Short exercise 1. Return every line of the entries that contains the string "kern", treating uppercase and lowercase as distinct.

We naturally want to communicate our interdependence needs to get the world around us to change.  Our ego fools us into believing we’re simply communicating our needs and emotions, but we’re not.  Instead, we blame, shame, criticize, judge, and create obligation on others.  It’s a constant issue.  How do we get our interdependence needs met if we can’t talk about them?  What do we focus on?

We focus on digging down passed the interpreted emotions and to the core need and core emotions.  Like we’ve been doing with all our other needs, we only share the blame-free core needs and core emotions.  We only share these things for the sake of understanding each other, not changing, convincing, or obligating each other.  We are simply trying to get on the same page.  This is what holding space is.  This is why holding space comes first.  This is why holding space does not include problem solving or solutions.

If we are not problem solving, we are not suggesting anyone has to change.  Everyone gets to share what is going on in their world, from their point of view, and no one is asking anyone to do anything.  Asking or implying that someone needs to do something before everyone is on the same page of understanding often creates conflict.  It’s saying, “I need you to change your ways because I’m unhappy,” rather than saying, “I’m unhappy.  I need understanding.”

This is also why talking to someone outside our current situation tends to yield better results.  Since they are outside the situation, our ego is not attacking them with blame or obligating them to do anything.  We share the details of the situation with this outsider without pushing them to change in order to meet our needs.  Of course, sometimes this outside person will attempt to jump right in and try to fix things for us which may or may not lead to a healthy resolve.  Regardless, our ego is not focused on them as being part of “the problem,” so they are simply easier to talk to and they are more likely to receive us.

A focus on solutions before understanding, skips a step.  If we skip holding space, there will often be a conflict that will not be deescalated until holding space finally happens.  How many times have we found ourselves in a day long, month long, or even year long argument where we finally ended with an “ah-ha” moment of understanding.  “Oh!  Is that all?!  Why didn’t you say that in the first place?  I get it now.  This isn’t a problem at all.”  It’s like the conflict resolves itself once we’re all on the same page.

Short exercise 2. Extend the passage on holding space with a further paragraph that picks up right after its final sentence.

Data provided.

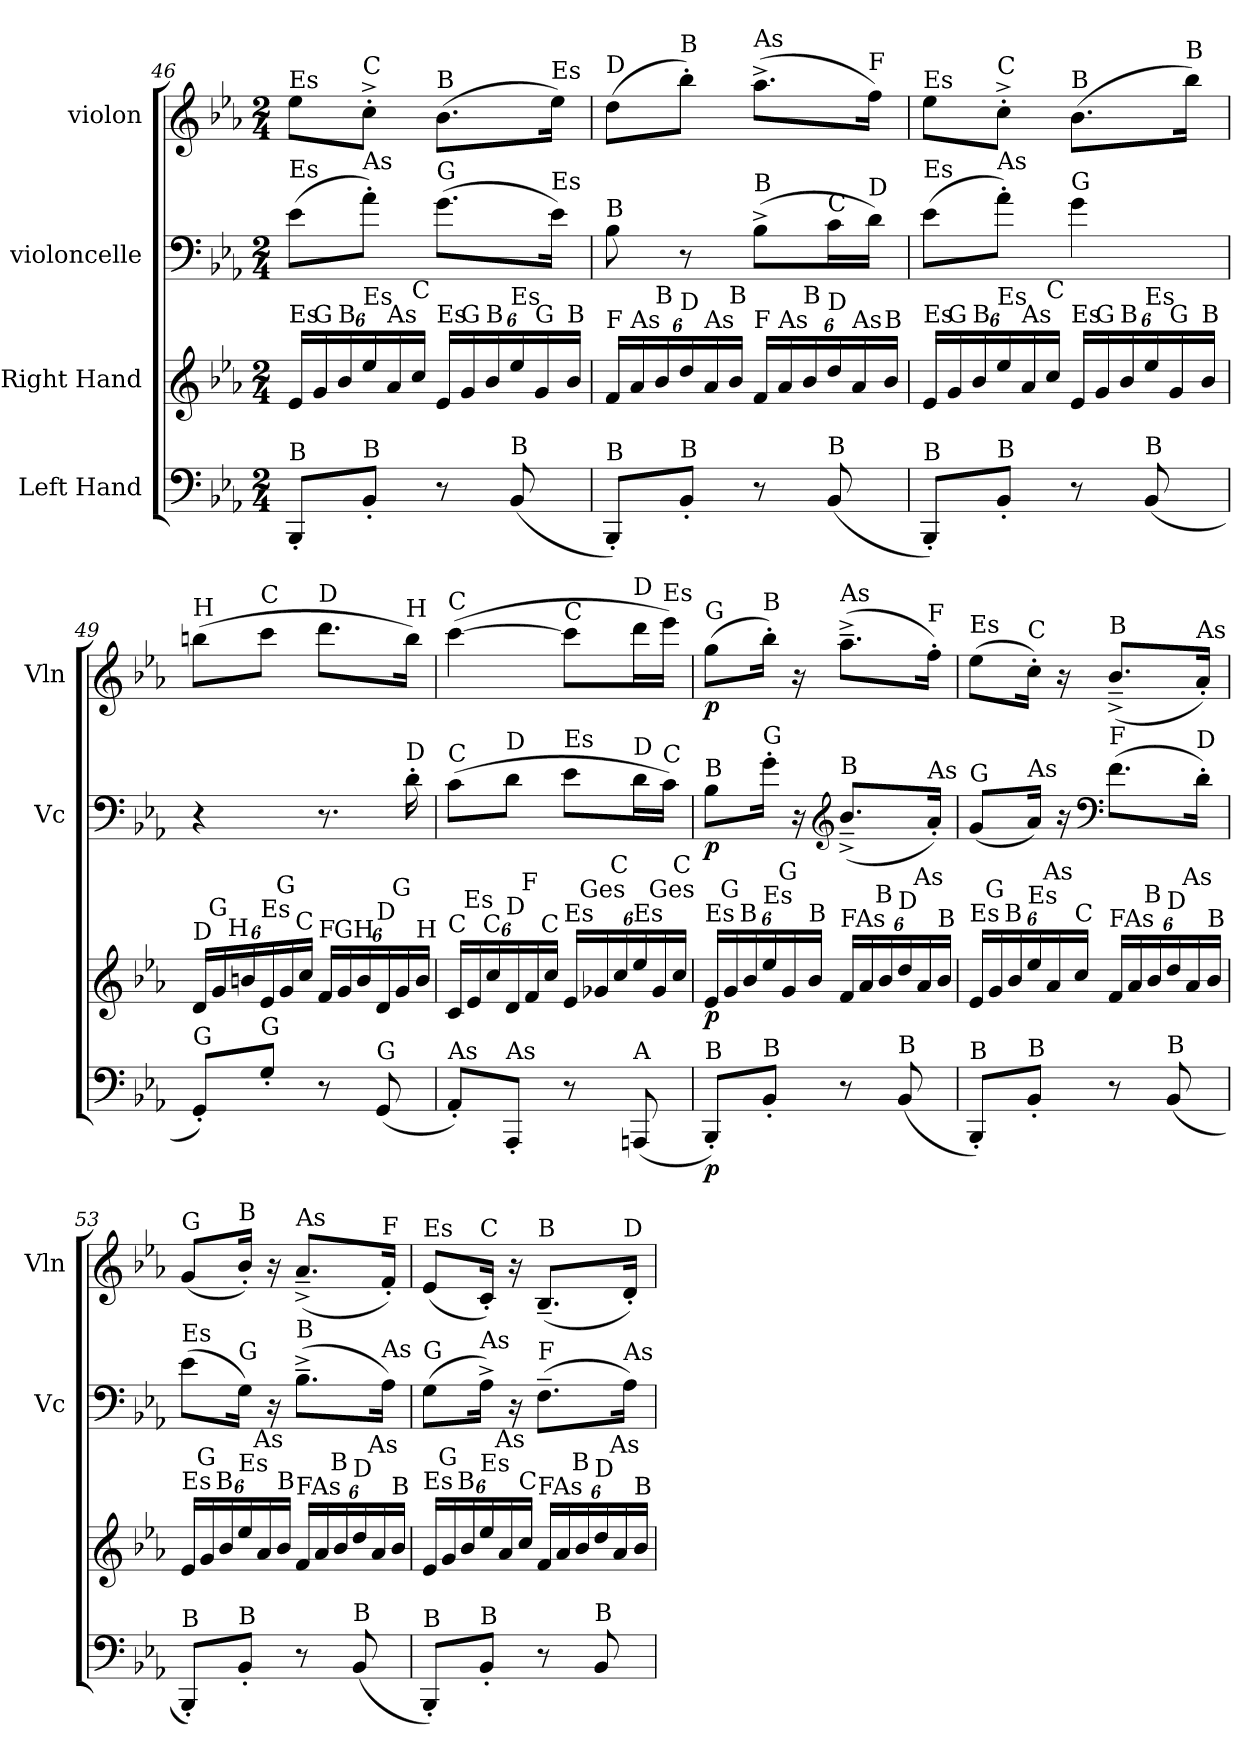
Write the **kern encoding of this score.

**kern	**dynam	**kern	**dynam	**kern	**dynam	**kern	**dynam
*part4	*part4	*part3	*part3	*part2	*part2	*part1	*part1
*staff4	*staff4	*staff3	*staff3	*staff2	*staff2	*staff1	*staff1
*I"Left Hand	*	*I"Right Hand	*	*I"violoncelle	*	*I"violon	*
*	*	*	*	*I'Vc	*	*I'Vln	*
*clefF4	*	*clefG2	*	*clefF4	*	*clefG2	*
*k[b-e-a-]	*	*k[b-e-a-]	*	*k[b-e-a-]	*	*k[b-e-a-]	*
*M2/4	*	*M2/4	*	*M2/4	*	*M2/4	*
*	*	*Xbrackettup	*	*	*	*	*
=46	=46	=46	=46	=46	=46	=46	=46
!	!	!	!	!	!	!LO:TX:a:t=Es	!
!	!	!	!	!LO:TX:a:t=Es	!	!	!
!	!	!LO:TX:a:t=Es	!	!	!	!	!
!LO:TX:a:t=B	!	!	!	!	!	!	!
8BBB-'/L	.	24e-/LL	.	(>8e-\L	.	8ee-\L	.
!	!	!LO:TX:a:t=G	!	!	!	!	!
.	.	24g/	.	.	.	.	.
!	!	!LO:TX:a:t=B	!	!	!	!	!
.	.	24b-/	.	.	.	.	.
!	!	!	!	!	!	!LO:TX:a:t=C	!
!	!	!	!	!LO:TX:a:t=As	!	!	!
!	!	!LO:TX:a:t=Es	!	!	!	!	!
!LO:TX:a:t=B	!	!	!	!	!	!	!
8BB-'/J	.	24ee-/	.	8a-'\J)	.	8cc'^\J	.
!	!	!LO:TX:a:t=As	!	!	!	!	!
.	.	24a-/	.	.	.	.	.
!	!	!LO:TX:a:t=C	!	!	!	!	!
.	.	24cc/JJ	.	.	.	.	.
!	!	!	!	!	!	!LO:TX:a:t=B	!
!	!	!	!	!LO:TX:a:t=G	!	!	!
!	!	!LO:TX:a:t=Es	!	!	!	!	!
8r	.	24e-/LL	.	(>8.g\L	.	(>8.b-\L	.
!	!	!LO:TX:a:t=G	!	!	!	!	!
.	.	24g/	.	.	.	.	.
!	!	!LO:TX:a:t=B	!	!	!	!	!
.	.	24b-/	.	.	.	.	.
!	!	!LO:TX:a:t=Es	!	!	!	!	!
!LO:TX:a:t=B	!	!	!	!	!	!	!
(<8BB-/	.	24ee-/	.	.	.	.	.
!	!	!LO:TX:a:t=G	!	!	!	!	!
.	.	24g/	.	.	.	.	.
!	!	!	!	!	!	!LO:TX:a:t=Es	!
!	!	!	!	!LO:TX:a:t=Es	!	!	!
.	.	.	.	16e-\Jk)	.	16ee-\Jk)	.
!	!	!LO:TX:a:t=B	!	!	!	!	!
.	.	24b-/JJ	.	.	.	.	.
=47	=47	=47	=47	=47	=47	=47	=47
!	!	!	!	!	!	!LO:TX:a:t=D	!
!	!	!	!	!LO:TX:a:t=B	!	!	!
!	!	!LO:TX:a:t=F	!	!	!	!	!
!LO:TX:a:t=B	!	!	!	!	!	!	!
8BBB-'/L)	.	24f/LL	.	8B-\	.	(>8dd\L	.
!	!	!LO:TX:a:t=As	!	!	!	!	!
.	.	24a-/	.	.	.	.	.
!	!	!LO:TX:a:t=B	!	!	!	!	!
.	.	24b-/	.	.	.	.	.
!	!	!	!	!	!	!LO:TX:a:t=B	!
!	!	!LO:TX:a:t=D	!	!	!	!	!
!LO:TX:a:t=B	!	!	!	!	!	!	!
8BB-'/J	.	24dd/	.	8r	.	8bb-'\J)	.
!	!	!LO:TX:a:t=As	!	!	!	!	!
.	.	24a-/	.	.	.	.	.
!	!	!LO:TX:a:t=B	!	!	!	!	!
.	.	24b-/JJ	.	.	.	.	.
!	!	!	!	!	!	!LO:TX:a:t=As	!
!	!	!	!	!LO:TX:a:t=B	!	!	!
!	!	!LO:TX:a:t=F	!	!	!	!	!
8r	.	24f/LL	.	(>8B-^\L	.	(>8.aa-^\L	.
!	!	!LO:TX:a:t=As	!	!	!	!	!
.	.	24a-/	.	.	.	.	.
!	!	!LO:TX:a:t=B	!	!	!	!	!
.	.	24b-/	.	.	.	.	.
!	!	!	!	!LO:TX:a:t=C	!	!	!
!	!	!LO:TX:a:t=D	!	!	!	!	!
!LO:TX:a:t=B	!	!	!	!	!	!	!
(<8BB-/	.	24dd/	.	16c\L	.	.	.
!	!	!LO:TX:a:t=As	!	!	!	!	!
.	.	24a-/	.	.	.	.	.
!	!	!	!	!	!	!LO:TX:a:t=F	!
!	!	!	!	!LO:TX:a:t=D	!	!	!
.	.	.	.	16d\JJ)	.	16ff\Jk)	.
!	!	!LO:TX:a:t=B	!	!	!	!	!
.	.	24b-/JJ	.	.	.	.	.
!!LO:LB:g=z
=48	=48	=48	=48	=48	=48	=48	=48
!	!	!	!	!	!	!LO:TX:a:t=Es	!
!	!	!	!	!LO:TX:a:t=Es	!	!	!
!	!	!LO:TX:a:t=Es	!	!	!	!	!
!LO:TX:a:t=B	!	!	!	!	!	!	!
8BBB-'/L)	.	24e-/LL	.	(>8e-\L	.	8ee-\L	.
!	!	!LO:TX:a:t=G	!	!	!	!	!
.	.	24g/	.	.	.	.	.
!	!	!LO:TX:a:t=B	!	!	!	!	!
.	.	24b-/	.	.	.	.	.
!	!	!	!	!	!	!LO:TX:a:t=C	!
!	!	!	!	!LO:TX:a:t=As	!	!	!
!	!	!LO:TX:a:t=Es	!	!	!	!	!
!LO:TX:a:t=B	!	!	!	!	!	!	!
8BB-'/J	.	24ee-/	.	8a-'\J)	.	8cc'^\J	.
!	!	!LO:TX:a:t=As	!	!	!	!	!
.	.	24a-/	.	.	.	.	.
!	!	!LO:TX:a:t=C	!	!	!	!	!
.	.	24cc/JJ	.	.	.	.	.
!	!	!	!	!	!	!LO:TX:a:t=B	!
!	!	!	!	!LO:TX:a:t=G	!	!	!
!	!	!LO:TX:a:t=Es	!	!	!	!	!
8r	.	24e-/LL	.	4g\	.	(>8.b-\L	.
!	!	!LO:TX:a:t=G	!	!	!	!	!
.	.	24g/	.	.	.	.	.
!	!	!LO:TX:a:t=B	!	!	!	!	!
.	.	24b-/	.	.	.	.	.
!	!	!LO:TX:a:t=Es	!	!	!	!	!
!LO:TX:a:t=B	!	!	!	!	!	!	!
(<8BB-/	.	24ee-/	.	.	.	.	.
!	!	!LO:TX:a:t=G	!	!	!	!	!
.	.	24g/	.	.	.	.	.
!	!	!	!	!	!	!LO:TX:a:t=B	!
.	.	.	.	.	.	16bb-\Jk)	.
!	!	!LO:TX:a:t=B	!	!	!	!	!
.	.	24b-/JJ	.	.	.	.	.
=49	=49	=49	=49	=49	=49	=49	=49
!	!	!	!	!	!	!LO:TX:a:t=H	!
!	!	!LO:TX:a:t=D	!	!	!	!	!
!LO:TX:a:t=G	!	!	!	!	!	!	!
8GG'/L)	.	24d/LL	.	4r	.	(>8bbn\L	.
!	!	!LO:TX:a:t=G	!	!	!	!	!
.	.	24g/	.	.	.	.	.
!	!	!LO:TX:a:t=H	!	!	!	!	!
.	.	24bn/	.	.	.	.	.
!	!	!	!	!	!	!LO:TX:a:t=C	!
!	!	!LO:TX:a:t=Es	!	!	!	!	!
!LO:TX:a:t=G	!	!	!	!	!	!	!
8G'/J	.	24e-/	.	.	.	8ccc\J	.
!	!	!LO:TX:a:t=G	!	!	!	!	!
.	.	24g/	.	.	.	.	.
!	!	!LO:TX:a:t=C	!	!	!	!	!
.	.	24cc/JJ	.	.	.	.	.
!	!	!	!	!	!	!LO:TX:a:t=D	!
!	!	!LO:TX:a:t=F	!	!	!	!	!
8r	.	24f/LL	.	8.r	.	8.ddd\L	.
!	!	!LO:TX:a:t=G	!	!	!	!	!
.	.	24g/	.	.	.	.	.
!	!	!LO:TX:a:t=H	!	!	!	!	!
.	.	24b/	.	.	.	.	.
!	!	!LO:TX:a:t=D	!	!	!	!	!
!LO:TX:a:t=G	!	!	!	!	!	!	!
(<8GG/	.	24d/	.	.	.	.	.
!	!	!LO:TX:a:t=G	!	!	!	!	!
.	.	24g/	.	.	.	.	.
!	!	!	!	!	!	!LO:TX:a:t=H	!
!	!	!	!	!LO:TX:a:t=D	!	!	!
.	.	.	.	16d'\	.	16bb\Jk)	.
!	!	!LO:TX:a:t=H	!	!	!	!	!
.	.	24b/JJ	.	.	.	.	.
=50	=50	=50	=50	=50	=50	=50	=50
!	!	!	!	!	!	!LO:TX:a:t=C	!
!	!	!	!	!LO:TX:a:t=C	!	!	!
!	!	!LO:TX:a:t=C	!	!	!	!	!
!LO:TX:a:t=As	!	!	!	!	!	!	!
8AA-'/L)	.	24c/LL	.	(>8c\L	.	(>[4ccc\	.
!	!	!LO:TX:a:t=Es	!	!	!	!	!
.	.	24e-/	.	.	.	.	.
!	!	!LO:TX:a:t=C	!	!	!	!	!
.	.	24cc/	.	.	.	.	.
!	!	!	!	!LO:TX:a:t=D	!	!	!
!	!	!LO:TX:a:t=D	!	!	!	!	!
!LO:TX:a:t=As	!	!	!	!	!	!	!
8AAA-'/J	.	24d/	.	8d\J	.	.	.
!	!	!LO:TX:a:t=F	!	!	!	!	!
.	.	24f/	.	.	.	.	.
!	!	!LO:TX:a:t=C	!	!	!	!	!
.	.	24cc/JJ	.	.	.	.	.
!	!	!	!	!	!	!LO:TX:a:t=C	!
!	!	!	!	!LO:TX:a:t=Es	!	!	!
!	!	!LO:TX:a:t=Es	!	!	!	!	!
8r	.	24e-/LL	.	8e-\L	.	8ccc\L]	.
!	!	!LO:TX:a:t=Ges	!	!	!	!	!
.	.	24g-X/	.	.	.	.	.
!	!	!LO:TX:a:t=C	!	!	!	!	!
.	.	24cc/	.	.	.	.	.
!	!	!	!	!	!	!LO:TX:a:t=D	!
!	!	!	!	!LO:TX:a:t=D	!	!	!
!	!	!LO:TX:a:t=Es	!	!	!	!	!
!LO:TX:a:t=A	!	!	!	!	!	!	!
(<8AAAn/	.	24ee-/	.	16d\L	.	16ddd\L	.
!	!	!LO:TX:a:t=Ges	!	!	!	!	!
.	.	24g-/	.	.	.	.	.
!	!	!	!	!	!	!LO:TX:a:t=Es	!
!	!	!	!	!LO:TX:a:t=C	!	!	!
.	.	.	.	16c\JJ)	.	16eee-\JJ)	.
!	!	!LO:TX:a:t=C	!	!	!	!	!
.	.	24cc/JJ	.	.	.	.	.
!!LO:PB:g=z
=51	=51	=51	=51	=51	=51	=51	=51
!	!	!	!	!	!	!LO:TX:a:t=G	!
!	!	!	!	!LO:TX:a:t=B	!	!	!
!	!	!LO:TX:a:t=Es	!	!	!	!	!
!LO:TX:a:t=B	!	!	!	!	!	!	!
!	!LO:DY:b	!	!LO:DY:b	!	!LO:DY:b	!	!LO:DY:b
8BBB-'/L)	p	24e-/LL	p	8B-\L	p	(>8gg\L	p
!	!	!LO:TX:a:t=G	!	!	!	!	!
.	.	24g/	.	.	.	.	.
!	!	!LO:TX:a:t=B	!	!	!	!	!
.	.	24b-/	.	.	.	.	.
!	!	!	!	!	!	!LO:TX:a:t=B	!
!	!	!	!	!LO:TX:a:t=G	!	!	!
!	!	!LO:TX:a:t=Es	!	!	!	!	!
!LO:TX:a:t=B	!	!	!	!	!	!	!
8BB-'/J	.	24ee-/	.	16g'\Jk	.	16bb-'\Jk)	.
!	!	!LO:TX:a:t=G	!	!	!	!	!
.	.	24g/	.	.	.	.	.
.	.	.	.	16r	.	16r	.
!	!	!LO:TX:a:t=B	!	!	!	!	!
.	.	24b-/JJ	.	.	.	.	.
*	*	*	*	*clefG2	*	*	*
!	!	!	!	!	!	!LO:TX:a:t=As	!
!	!	!	!	!LO:TX:a:t=B	!	!	!
!	!	!LO:TX:a:t=F	!	!	!	!	!
8r	.	24f/LL	.	(<8.b-~^/L	.	(>8.aa-~^\L	.
!	!	!LO:TX:a:t=As	!	!	!	!	!
.	.	24a-/	.	.	.	.	.
!	!	!LO:TX:a:t=B	!	!	!	!	!
.	.	24b-/	.	.	.	.	.
!	!	!LO:TX:a:t=D	!	!	!	!	!
!LO:TX:a:t=B	!	!	!	!	!	!	!
(<8BB-/	.	24dd/	.	.	.	.	.
!	!	!LO:TX:a:t=As	!	!	!	!	!
.	.	24a-/	.	.	.	.	.
!	!	!	!	!	!	!LO:TX:a:t=F	!
!	!	!	!	!LO:TX:a:t=As	!	!	!
.	.	.	.	16a-'/Jk)	.	16ff'\Jk)	.
!	!	!LO:TX:a:t=B	!	!	!	!	!
.	.	24b-/JJ	.	.	.	.	.
=52	=52	=52	=52	=52	=52	=52	=52
!	!	!	!	!	!	!LO:TX:a:t=Es	!
!	!	!	!	!LO:TX:a:t=G	!	!	!
!	!	!LO:TX:a:t=Es	!	!	!	!	!
!LO:TX:a:t=B	!	!	!	!	!	!	!
8BBB-'/L)	.	24e-/LL	.	(<8g/L	.	(>8ee-\L	.
!	!	!LO:TX:a:t=G	!	!	!	!	!
.	.	24g/	.	.	.	.	.
!	!	!LO:TX:a:t=B	!	!	!	!	!
.	.	24b-/	.	.	.	.	.
!	!	!	!	!	!	!LO:TX:a:t=C	!
!	!	!	!	!LO:TX:a:t=As	!	!	!
!	!	!LO:TX:a:t=Es	!	!	!	!	!
!LO:TX:a:t=B	!	!	!	!	!	!	!
8BB-'/J	.	24ee-/	.	16a-/Jk)	.	16cc'\Jk)	.
!	!	!LO:TX:a:t=As	!	!	!	!	!
.	.	24a-/	.	.	.	.	.
.	.	.	.	16r	.	16r	.
!	!	!LO:TX:a:t=C	!	!	!	!	!
.	.	24cc/JJ	.	.	.	.	.
*	*	*	*	*clefF4	*	*	*
!	!	!	!	!	!	!LO:TX:a:t=B	!
!	!	!	!	!LO:TX:a:t=F	!	!	!
!	!	!LO:TX:a:t=F	!	!	!	!	!
8r	.	24f/LL	.	(>8.f\L	.	(<8.b-~^/L	.
!	!	!LO:TX:a:t=As	!	!	!	!	!
.	.	24a-/	.	.	.	.	.
!	!	!LO:TX:a:t=B	!	!	!	!	!
.	.	24b-/	.	.	.	.	.
!	!	!LO:TX:a:t=D	!	!	!	!	!
!LO:TX:a:t=B	!	!	!	!	!	!	!
(<8BB-/	.	24dd/	.	.	.	.	.
!	!	!LO:TX:a:t=As	!	!	!	!	!
.	.	24a-/	.	.	.	.	.
!	!	!	!	!	!	!LO:TX:a:t=As	!
!	!	!	!	!LO:TX:a:t=D	!	!	!
.	.	.	.	16d'\Jk)	.	16a-'/Jk)	.
!	!	!LO:TX:a:t=B	!	!	!	!	!
.	.	24b-/JJ	.	.	.	.	.
=53	=53	=53	=53	=53	=53	=53	=53
!	!	!	!	!	!	!LO:TX:a:t=G	!
!	!	!	!	!LO:TX:a:t=Es	!	!	!
!	!	!LO:TX:a:t=Es	!	!	!	!	!
!LO:TX:a:t=B	!	!	!	!	!	!	!
8BBB-'/L)	.	24e-/LL	.	(>8e-\L	.	(<8g/L	.
!	!	!LO:TX:a:t=G	!	!	!	!	!
.	.	24g/	.	.	.	.	.
!	!	!LO:TX:a:t=B	!	!	!	!	!
.	.	24b-/	.	.	.	.	.
!	!	!	!	!	!	!LO:TX:a:t=B	!
!	!	!	!	!LO:TX:a:t=G	!	!	!
!	!	!LO:TX:a:t=Es	!	!	!	!	!
!LO:TX:a:t=B	!	!	!	!	!	!	!
8BB-'/J	.	24ee-/	.	16G\Jk)	.	16b-'/Jk)	.
!	!	!LO:TX:a:t=As	!	!	!	!	!
.	.	24a-/	.	.	.	.	.
.	.	.	.	16r	.	16r	.
!	!	!LO:TX:a:t=B	!	!	!	!	!
.	.	24b-/JJ	.	.	.	.	.
!	!	!	!	!	!	!LO:TX:a:t=As	!
!	!	!	!	!LO:TX:a:t=B	!	!	!
!	!	!LO:TX:a:t=F	!	!	!	!	!
8r	.	24f/LL	.	(>8.B-~^\L	.	(<8.a-~^/L	.
!	!	!LO:TX:a:t=As	!	!	!	!	!
.	.	24a-/	.	.	.	.	.
!	!	!LO:TX:a:t=B	!	!	!	!	!
.	.	24b-/	.	.	.	.	.
!	!	!LO:TX:a:t=D	!	!	!	!	!
!LO:TX:a:t=B	!	!	!	!	!	!	!
(<8BB-/	.	24dd/	.	.	.	.	.
!	!	!LO:TX:a:t=As	!	!	!	!	!
.	.	24a-/	.	.	.	.	.
!	!	!	!	!	!	!LO:TX:a:t=F	!
!	!	!	!	!LO:TX:a:t=As	!	!	!
.	.	.	.	16A-\Jk)	.	16f'/Jk)	.
!	!	!LO:TX:a:t=B	!	!	!	!	!
.	.	24b-/JJ	.	.	.	.	.
!!LO:LB:g=z
=54	=54	=54	=54	=54	=54	=54	=54
!	!	!	!	!	!	!LO:TX:a:t=Es	!
!	!	!	!	!LO:TX:a:t=G	!	!	!
!	!	!LO:TX:a:t=Es	!	!	!	!	!
!LO:TX:a:t=B	!	!	!	!	!	!	!
8BBB-'/L)	.	24e-/LL	.	(>8G\L	.	(<8e-/L	.
!	!	!LO:TX:a:t=G	!	!	!	!	!
.	.	24g/	.	.	.	.	.
!	!	!LO:TX:a:t=B	!	!	!	!	!
.	.	24b-/	.	.	.	.	.
!	!	!	!	!	!	!LO:TX:a:t=C	!
!	!	!	!	!LO:TX:a:t=As	!	!	!
!	!	!LO:TX:a:t=Es	!	!	!	!	!
!LO:TX:a:t=B	!	!	!	!	!	!	!
8BB-'/J	.	24ee-/	.	16A-^\Jk)	.	16c'/Jk)	.
!	!	!LO:TX:a:t=As	!	!	!	!	!
.	.	24a-/	.	.	.	.	.
.	.	.	.	16r	.	16r	.
!	!	!LO:TX:a:t=C	!	!	!	!	!
.	.	24cc/JJ	.	.	.	.	.
!	!	!	!	!	!	!LO:TX:a:t=B	!
!	!	!	!	!LO:TX:a:t=F	!	!	!
!	!	!LO:TX:a:t=F	!	!	!	!	!
8r	.	24f/LL	.	(>8.F~\L	.	(<8.B-~/L	.
!	!	!LO:TX:a:t=As	!	!	!	!	!
.	.	24a-/	.	.	.	.	.
!	!	!LO:TX:a:t=B	!	!	!	!	!
.	.	24b-/	.	.	.	.	.
!	!	!LO:TX:a:t=D	!	!	!	!	!
!LO:TX:a:t=B	!	!	!	!	!	!	!
8BB-/	.	24dd/	.	.	.	.	.
!	!	!LO:TX:a:t=As	!	!	!	!	!
.	.	24a-/	.	.	.	.	.
!	!	!	!	!	!	!LO:TX:a:t=D	!
!	!	!	!	!LO:TX:a:t=As	!	!	!
.	.	.	.	16A-\Jk)	.	16d'/Jk)	.
!	!	!LO:TX:a:t=B	!	!	!	!	!
.	.	24b-/JJ	.	.	.	.	.
=	=	=	=	=	=	=	=
*-	*-	*-	*-	*-	*-	*-	*-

Exercise response 1.
Write the **kern encoding of this score.
**kern	**dynam	**kern	**dynam	**kern	**dynam	**kern	**dynam

Exercise response 2.
Why have the “ah-ha” moment of understanding last when we can do it first?  How?  We do it by getting on the same page first, not last.  We do it by starting with the step of holding space for each without blame.  That sounds simple and obvious, but why don’t we just do that naturally?  It’s because our brain has fooled us into thinking we are communicating for understanding the whole time were blaming and talking about our versions of a solution, but we’re not.  We are not communicating for understanding, we are giving orders and we’re not trying to understand the other person at all.  We are unconsciously communicating in an effort to try to get the other person to change.  At the same time, their ego has fooled them into thinking that they are communicating to get us to understand, but they are not.  They, too, are communicating to try to get us to change.  Everyone is pushing the reasons why the other person needs to do something for us to be happy and have our needs met, yet no one is listening.

It’s not a conversation if no one is listening.  Instead, it’s two independent monologues competing for the spotlight.  Each person has a mic and they are increasingly ramping up the volume to be heard over the other person’s mic.  We’re all so busy with our important message that no one is actually listening.  It’s the opposite of getting on the same page, it’s the opposite of understanding each other.  It’s born from our human brain’s natural tendency to invent stories on why our needs are not being met and then charging ahead to get our need met using blame rather than pausing to get everyone on the same page first.

Our survival instincts are things like fight, flight, freeze, and fawn.  Notice that holding space isn’t one of our survival instincts.  Our ancestors didn’t hold space with angry bears to survive.   Interdependence with animals that could kill us wasn’t a thing.  Survival and survival responses came first.  A heavy-handed need for our children to do what they were told in order to survive those random wild animals came next.  As a species, we relied on dominance, obedience, and codependency to survive.  Humanity is maturing across the ages and our species is discovering a need for complex social structures that revolve around interdependence.  We’re no longer just banding together to survive the next bear attack or an attack from a neighboring tribe.  We’ve reached the need for a social structure that revolves around interdependence for all to thrive rather than dominance and obedience for just our own tribe to survive the next attack.  In the same way an individual human is slowly walking up Burbol’s Hierarchy of Happiness, so is humanity.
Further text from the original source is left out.